Researchers at the University of Toronto have developed a portable glue gun-like device that is a kind of skin printer. It can graft human skin using bio-inks.
The device can 3D print three layers of skin and can treat even the most severe flesh wounds in less than two minutes
It would be of great help to those suffering from burns and deep flesh wounds. At present, these injuries are usually treated by skin grafts, which are associated with many drawbacks, such as tissue shortages and rejections.
Axel Guenther, associate professor of mechanical engineering at the University of Toronto, said, “Most current 3D bioprinters are bulky, work at low speeds, are expensive and are incompatible with clinical application.”

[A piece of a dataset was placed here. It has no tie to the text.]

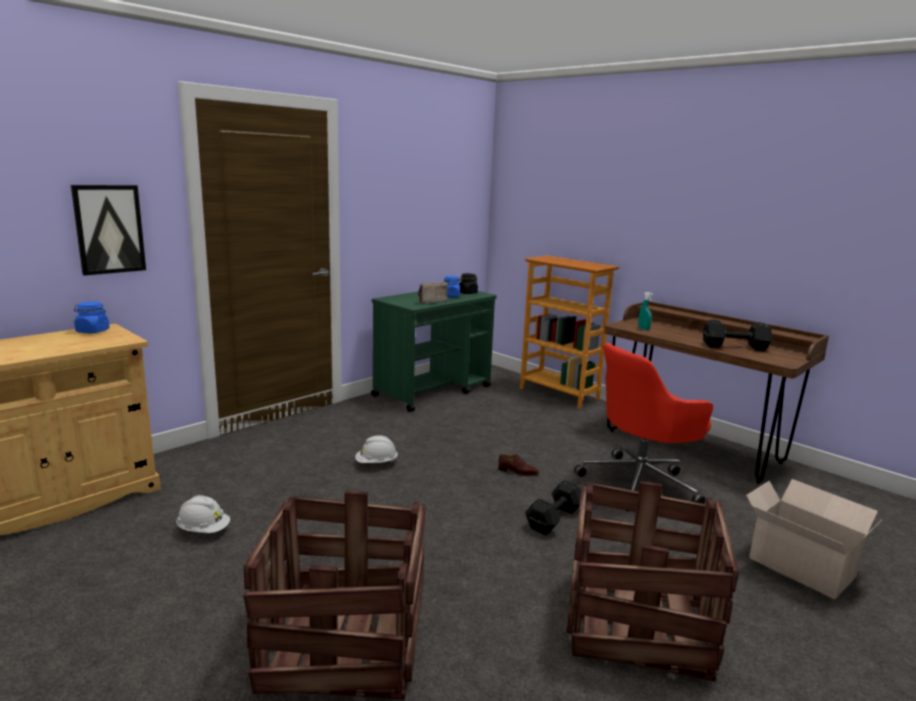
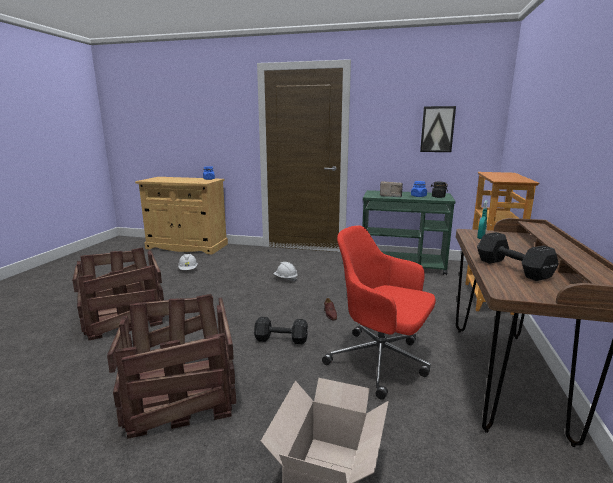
camera: 60 degrees right, 0 degrees up
(109, 229) = (224, 135): picture -> picture (437, 129)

The device is portable and efficient
This portable printer weighs less than 2 lbs. (0.9 kilograms). It can be used to cover large wounds since it is not reliant upon limited patches of skin as in the case of skin grafts. It uses bio-ink that contains skin cells, collagen, and fibrin. Collagen is a protein that allows cells to grow and thrive and fibrin is a protein that aids in blood clotting to help heal wounds.
According to the paper published in the journal Lab on a Chip, scientists have tested the device on mice and pigs. They found that it can repair deep tissue wounds safely and effectively in animals.
More research is planned for the skin printing device, with the eventual goal of testing on humans.